Monday, December 5, 2011

The Lorax


Author: Dr. Seuss

Grade Level: 1-6


Summary: The Lorax is one of the many classic stories written by Dr. Seuss. The story begins when a young child asks the Once-Ler to tell him the story of the Lorax. The Lorax is a tree-loving creature who lives very happily surrounded by Truffula trees and various creatures such as Brown Bar-ba-loots and Humming-Fish. One day the Once-Ler moves into town and cuts down a Truffula tree and makes a Thneed. A thneed is a fine-something-that-all-people need! The Lorax confronts the Once-ler and says that he speaks for the trees and asks him to please not chop them down. The Once-ler ignores the Lorax and continues to chop down the Truffula trees and make thneeds and build a thneed factory. As the Once-ler's business expands all the creatures that once lived happily are forced to leave and the Lorax continues to explain to the Once-ler the damage he is doing. The Once-ler ignores his warning again. Eventually, all the Truffula trees are chopped down and everyone leaves except the Lorax and the Once-ler. Finally, the Lorax decides to leave and when he does he leaves behind a pile of rocks with the word "UNLESS" written on it. The Once-ler never realized what it meant until he looked at the young child that he was telling the story to. The Once-ler leaves the fate of the land in the hands of that child, giving him the last Truffula seed and encouraging him to plant it so that one day the Lorax and all the other creatures will return.

Element Five: The Lorax is a great story for element 6, raising awareness, because it focuses on the important issue of sustainability and saving the environment. While the Lorax tried very hard to make a change himself, he was unable to succeed in doing so. The ending of the story calls on a child to take the matter into his own hands and make the world they live in a better place. This story allows a teacher to show students that they are capable of making changes and taking social action, even if it is by doing something as small as planting a tree.

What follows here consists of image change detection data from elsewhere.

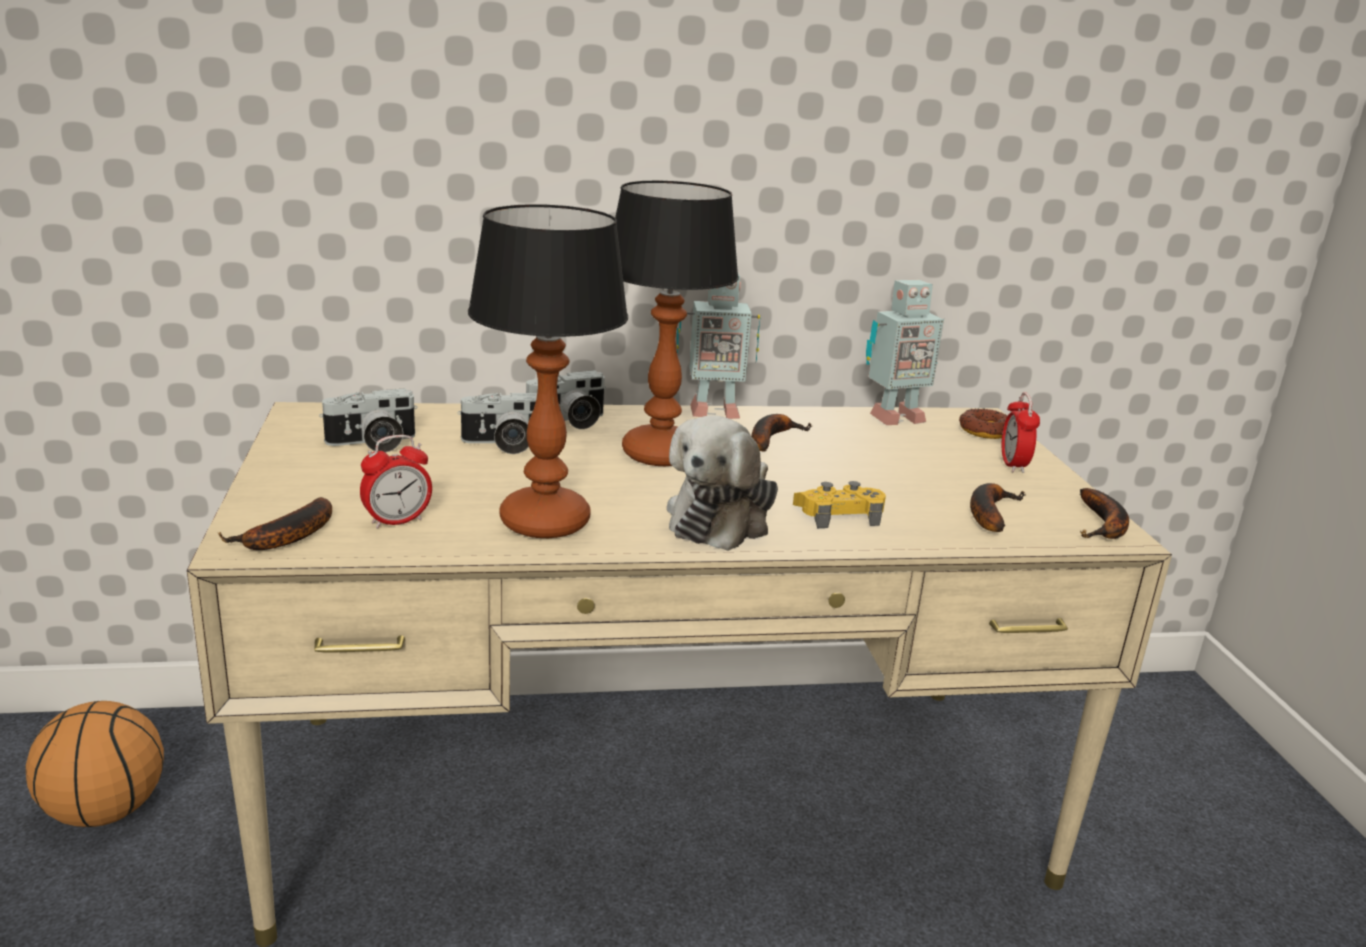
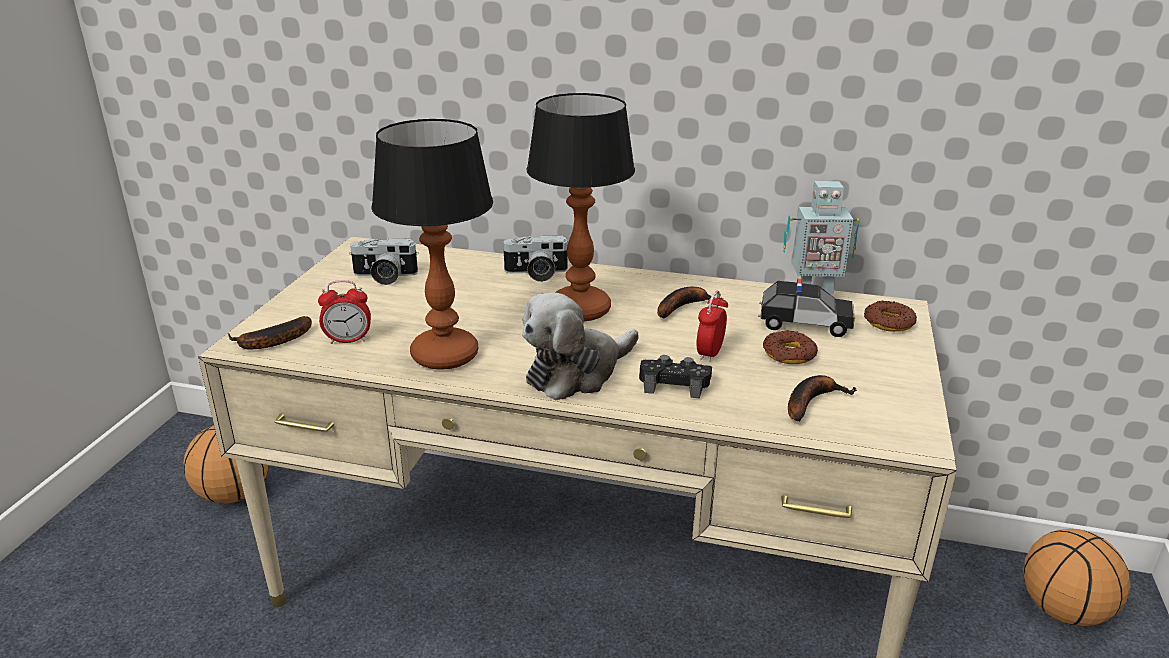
camera: 25 degrees right, 5 degrees up
(505, 444) = (473, 288): camera -> none
(712, 411) = (657, 276): toy robot -> none
(838, 515) = (674, 384): yellow game controller -> black game controller
(908, 441) = (804, 324): none -> toy car
(923, 471) = (789, 354): none -> donut
(1013, 465) = (882, 359): alarm clock -> alarm clock (709, 353)
(1104, 526) = (913, 431): banana -> none
(1148, 722) = (1064, 611): none -> basketball

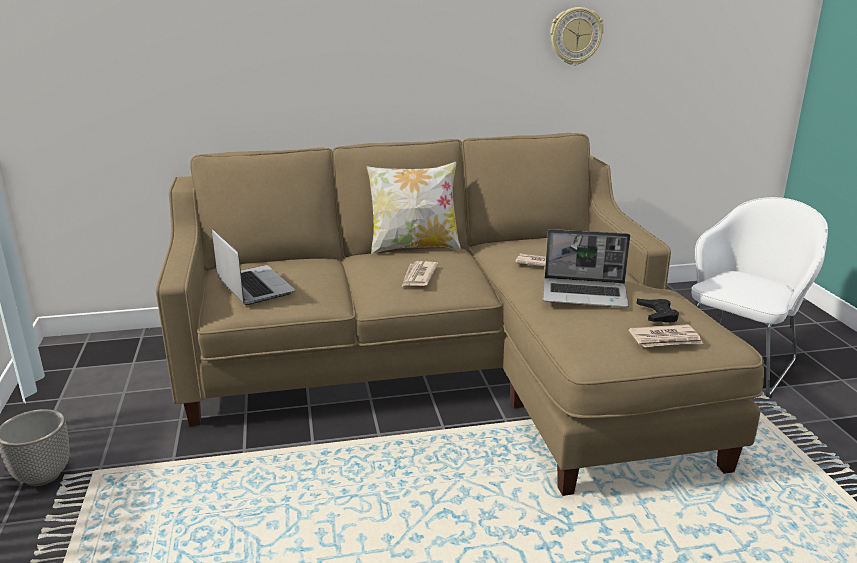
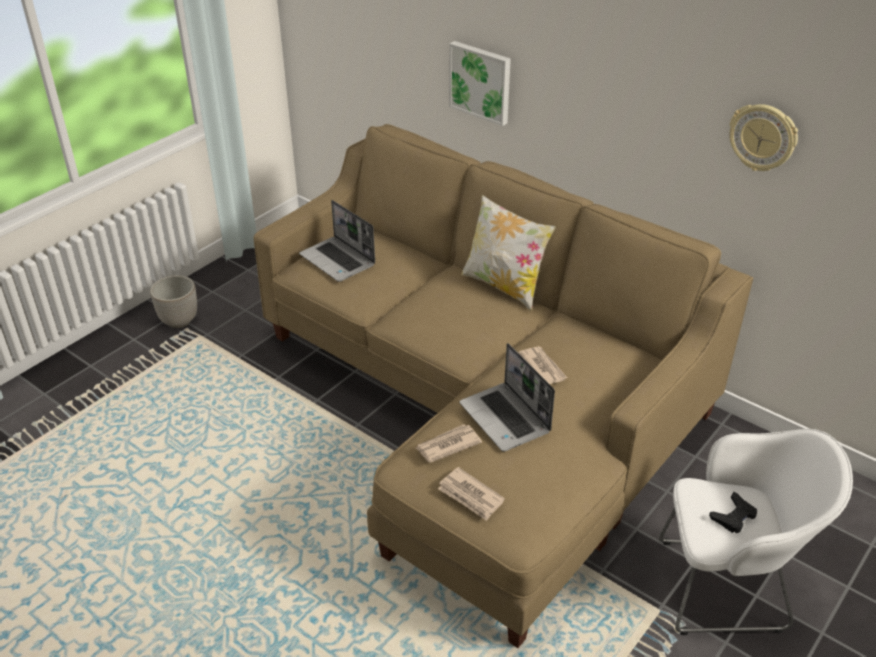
camera: 50 degrees right, 15 degrees up
(254, 286) = (338, 260): laptop -> laptop turned 120 degrees clockwise
(299, 77) = (481, 82): none -> picture
(418, 276) = (446, 319): newspaper -> newspaper (447, 445)
(657, 314) = (515, 474): black game controller -> black game controller (733, 516)

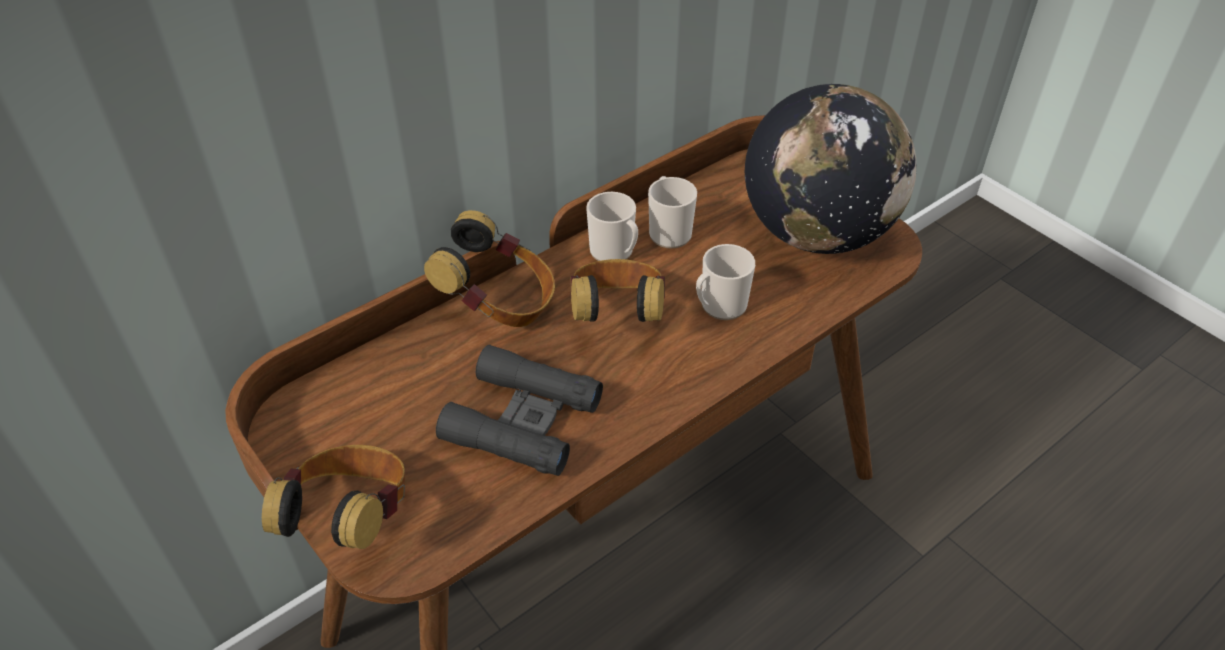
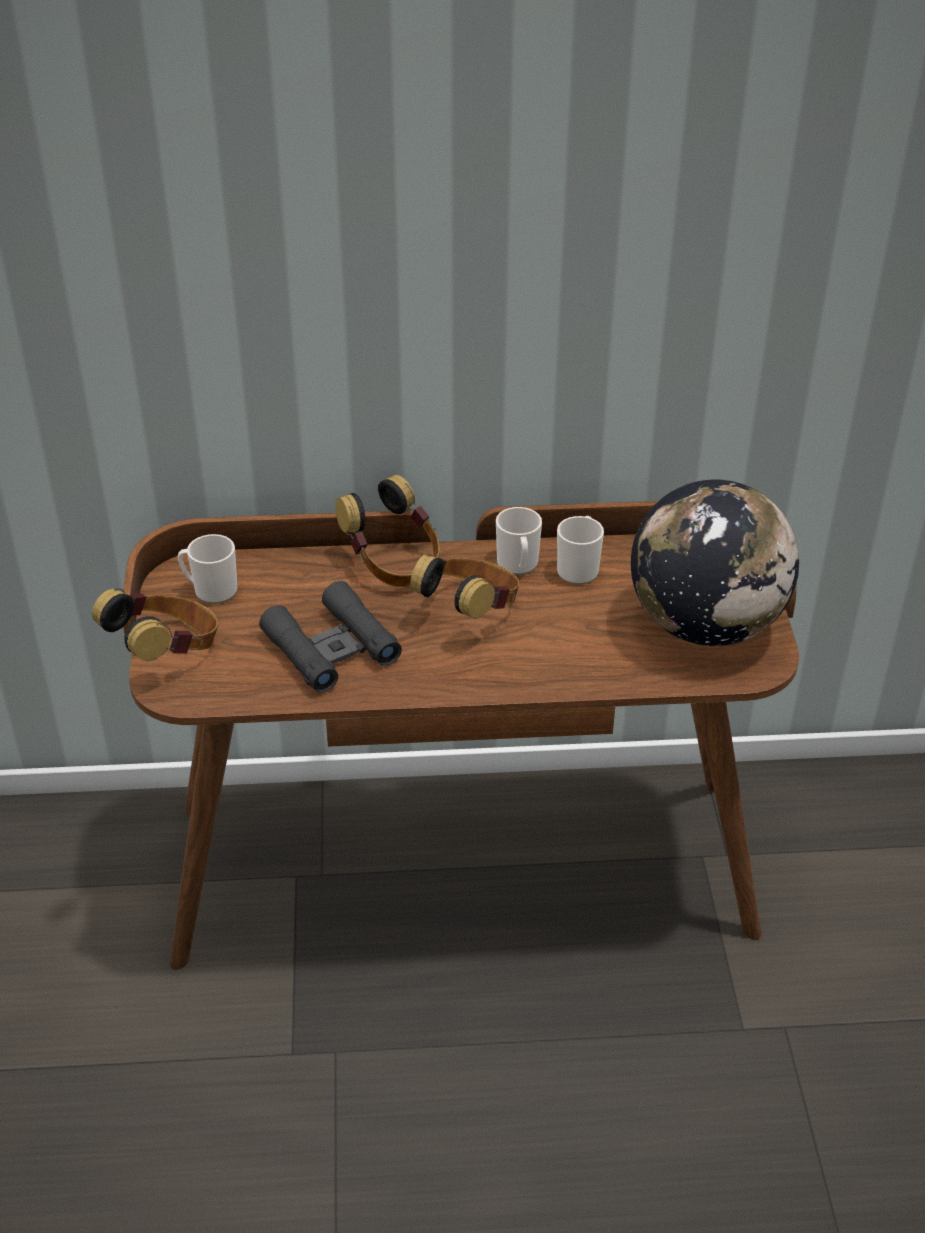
camera: 35 degrees right, 5 degrees down
(719, 306) = (558, 641): mug -> mug (211, 590)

Activity: The Lorax is a great book to read around Earth day and there are numerous activities that can be done with the book. One simple activity is to have students, as a class, compose a list of Earth-friendly actions that they can take part in. For example, turning the water off while brushing their teeth or switching to energy-efficient light bulbs. Another activity that can be done, with permission from the school, is that students can plant a tree on the school's campus and observe its growth as the year goes on.